Local software says "Gotcha" and starts to receive the embedded pictures for which your browser hasn't even generated a request yet.

Meanwhile, your browser generats a request for a bunch of these images on the page you browsed to. It parses the guts of that page and says "I'd like to get the first 4 images" and your local satellite s/w says "Got you covered -- me and my buddy on the other end of the satellite link already fetched them for you" and then hands up to the upper layer the pictures already fetched and transmitted by the other end. Your satellite driver completes the fetch of the pictures locally, without ever sending the request made by the browser for the pictures up to the satellite.

This is why when you go to download a file via satellite ISP's, you will see the following: You right click and choose "save as" on a file. While you're figuring out what to name the file, you see your satellite modem getting very busy. You enter a name and click "OK" -- and then you notice "Whoa! That first 400KB of the download was here pretty quick!" That's because it was already downloading before you hit "OK" -- the satellite s/w just started this without you.  

The TCP/IP drivers are usually at the top of the "networking driver stack" and talk to your applications (like your Internet Explorer, email program, etc). There can be other drivers on top of TCP/IP, eg, if you wanted to create another networking protocol on top of TCP, UDP or IP, you could layer another driver on top of TCP/IP.

The Ethernet driver will take IP packets and shovel them across the Ethernet wire to the modem; the Ethernet driver is pretty much the "bottom" of the "network driver stack" in most computer systems.

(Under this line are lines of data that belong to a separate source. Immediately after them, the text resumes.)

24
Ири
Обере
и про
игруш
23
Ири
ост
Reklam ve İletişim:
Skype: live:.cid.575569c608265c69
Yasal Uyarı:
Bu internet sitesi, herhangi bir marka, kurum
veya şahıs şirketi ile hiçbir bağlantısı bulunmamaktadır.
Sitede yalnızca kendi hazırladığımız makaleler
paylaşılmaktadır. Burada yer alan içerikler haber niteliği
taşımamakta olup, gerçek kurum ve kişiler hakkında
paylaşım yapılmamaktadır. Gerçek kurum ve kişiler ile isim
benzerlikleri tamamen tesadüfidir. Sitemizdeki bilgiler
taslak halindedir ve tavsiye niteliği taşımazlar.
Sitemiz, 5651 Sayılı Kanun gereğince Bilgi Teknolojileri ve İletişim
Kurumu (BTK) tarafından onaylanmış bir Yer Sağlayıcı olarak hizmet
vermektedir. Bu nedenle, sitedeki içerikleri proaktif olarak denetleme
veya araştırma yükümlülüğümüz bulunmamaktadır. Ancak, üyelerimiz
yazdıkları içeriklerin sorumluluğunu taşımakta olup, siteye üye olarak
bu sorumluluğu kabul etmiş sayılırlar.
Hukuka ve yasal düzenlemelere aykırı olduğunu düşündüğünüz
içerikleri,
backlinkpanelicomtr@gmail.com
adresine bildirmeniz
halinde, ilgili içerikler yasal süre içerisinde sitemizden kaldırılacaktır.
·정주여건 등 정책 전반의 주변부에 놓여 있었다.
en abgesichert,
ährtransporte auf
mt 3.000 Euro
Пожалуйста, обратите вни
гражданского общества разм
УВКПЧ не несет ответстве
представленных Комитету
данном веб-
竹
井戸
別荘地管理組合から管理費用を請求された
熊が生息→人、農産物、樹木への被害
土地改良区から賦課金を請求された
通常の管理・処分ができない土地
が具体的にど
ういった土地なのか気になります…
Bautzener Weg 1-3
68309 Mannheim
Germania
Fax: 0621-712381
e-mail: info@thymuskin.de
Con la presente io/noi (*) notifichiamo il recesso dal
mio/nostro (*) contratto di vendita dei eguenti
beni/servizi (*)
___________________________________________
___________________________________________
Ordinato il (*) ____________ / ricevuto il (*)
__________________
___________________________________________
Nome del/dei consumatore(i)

But what VPN is trying to do is intercept your TCP/IP packets, wrap your TCP/IP packets in another IP packet, and then hand off the packet to the Ethernet driver. On the other end, the system receiving your packet will pick up a TCP/IP packet, sniff down into the contents to see if it is a VPN packet, and if so, strip off the extra front portion (what networking people call an "encapsulation") and hand the newly exposed TCP/IP packet up to the TCP/IP stack. The innermost TCP/IP packets are using addresses, ports and sockets that exist only within your VPN. 

To do this, VPN wants to go into exactly the same location in the stack of drivers as the satellite sofware: in between your TCP/IP driver and your Ethernet driver. In theory, VPN could co-exist with the satellite s/w if there were a way to guarantee that the VPN s/w was layered on top of the satellite s/w, and the satellite s/w knew how to look inside a TCP/IP packet wrapped in a VPN packet to see how to speed up the satellite connection.

Sadly, Windows doesn't have a good way to say "I want to build a wedding cake, and I want this layer on top of that layer, and then these two layers on top of these other three layers over there..." and not all VPN implementations are the same, which makes things really difficult on the guys writing the satellite drivers.